NOTES TO CONDENSED CONSOLIDATED FINANCIAL STATEMENTS

Concentration of Credit Risk and Off-Balance Sheet Risk

Cash is the only financial instrument that is potentially subject to concentrations of credit risk. The Company’s cash is deposited in accounts at large financial institutions, and amounts may exceed federally insured limits. The Company believes it is not exposed to significant credit risk due to the financial strength of the depository institutions in which the cash is held. The Company has no financial instruments with off-balance sheet risk of loss.

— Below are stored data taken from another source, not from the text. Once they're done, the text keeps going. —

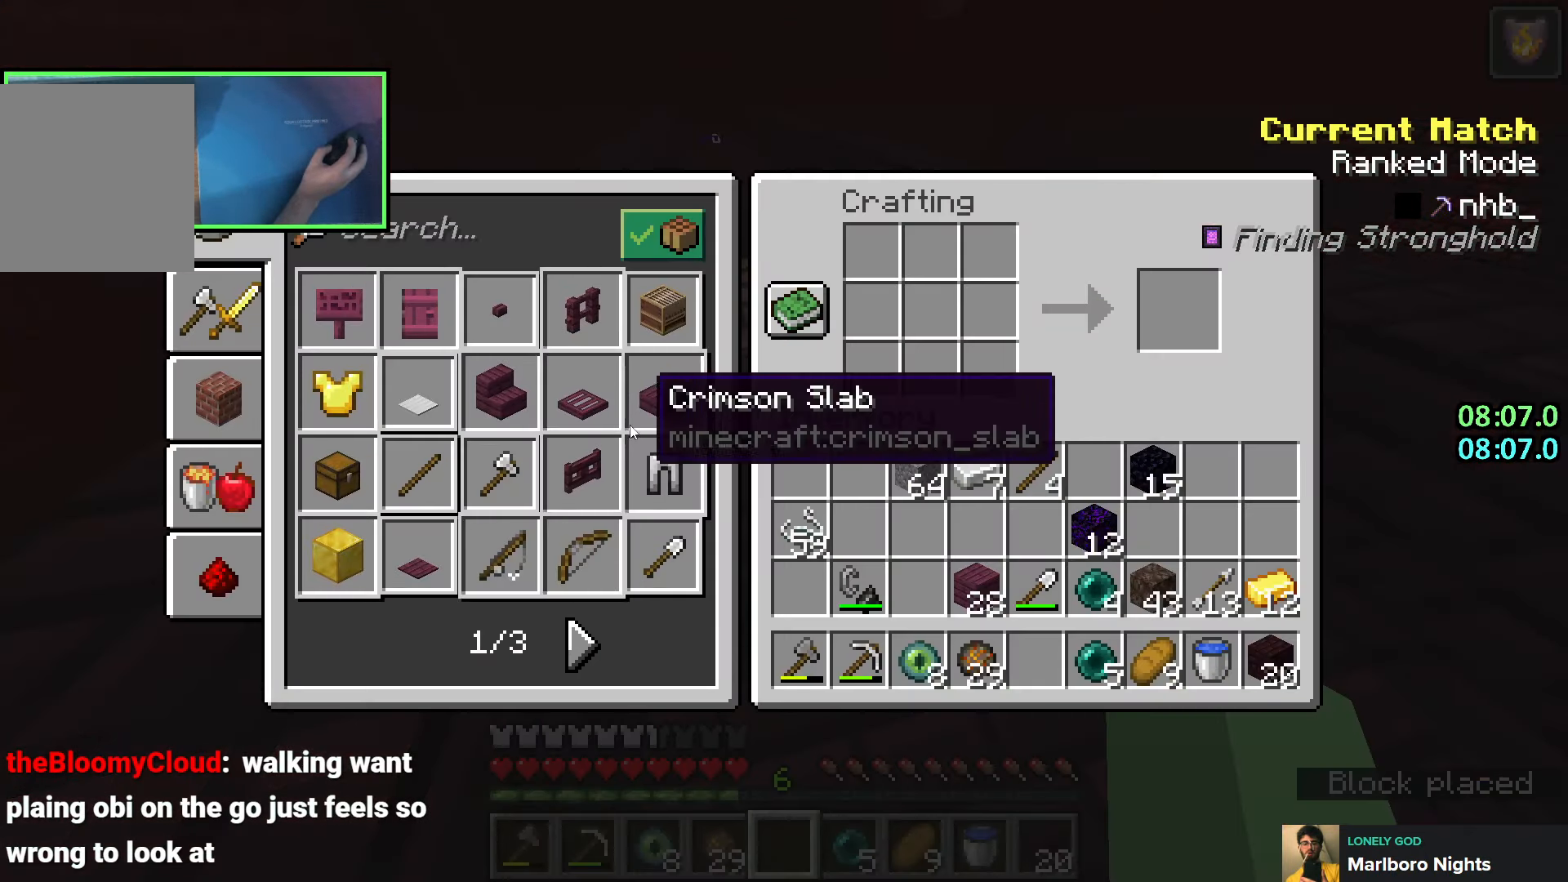
{"keys": [], "events": []}
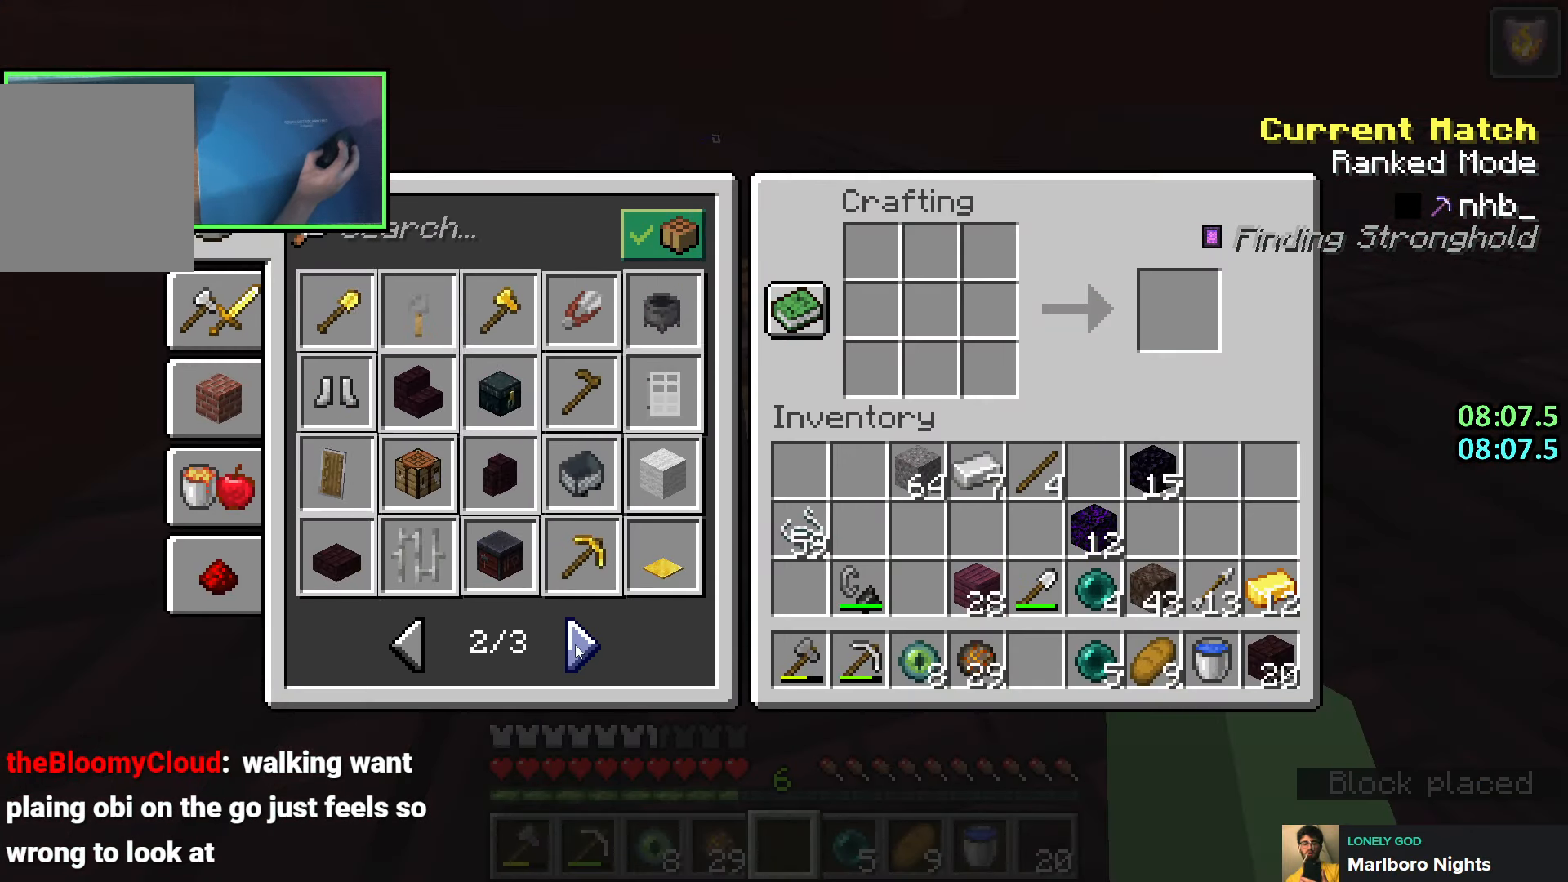
{"keys": [], "events": []}
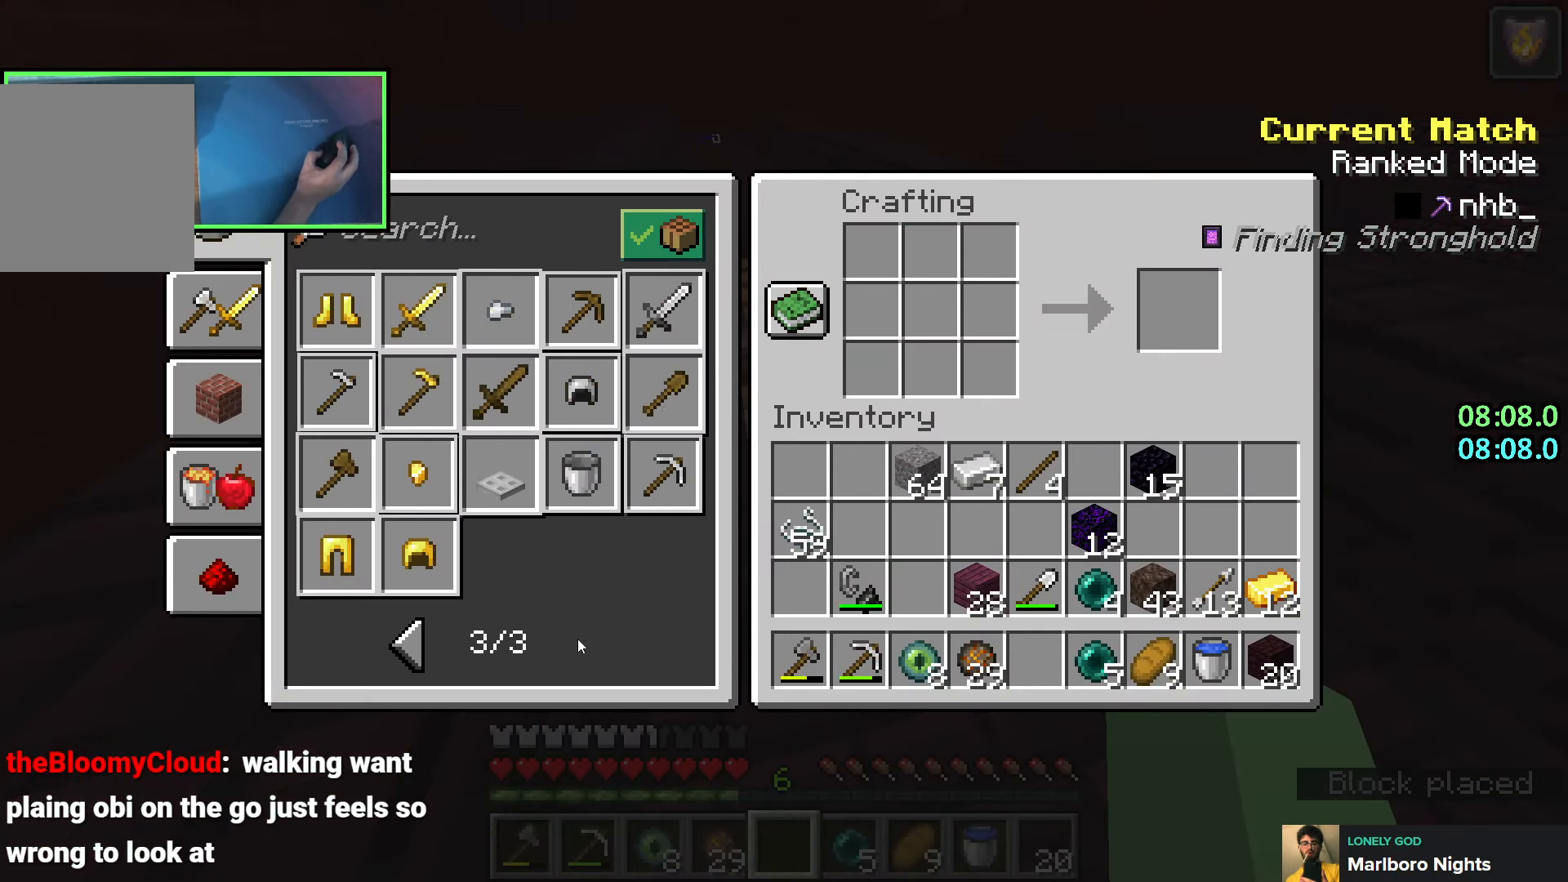
{"keys": [], "events": []}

Research and Development Costs

The Company’s research and development expenses consist primarily of costs associated with the Company’s clinical trials, salaries, payroll taxes, employee benefits, and stock-based compensation charges for those individuals involved in ongoing research and development efforts. Research and development costs are expensed as incurred. Advance payments for goods and services that will be used in future research and development activities are expensed when the activity has been performed or when the goods have been received.

Stock-Based Compensation

The Company expenses stock-based compensation to employees and non-employees over the requisite service period based on the estimated grant-date fair value of the awards. The Company accounts for forfeitures as they occur. Stock-based awards with graded-vesting schedules are recognized on a straight-line basis over the requisite service period for each separately vesting portion of the award. The Company estimates the fair value of stock option grants using the Black-Scholes option pricing model, and the assumptions used in calculating the fair value of stock-based awards represent management’s best estimates and involve inherent uncertainties and the application of management’s judgment. All stock-based compensation costs are recorded in general and administrative or research and development costs in the consolidated statements of operations based upon the underlying individual’s role at the Company.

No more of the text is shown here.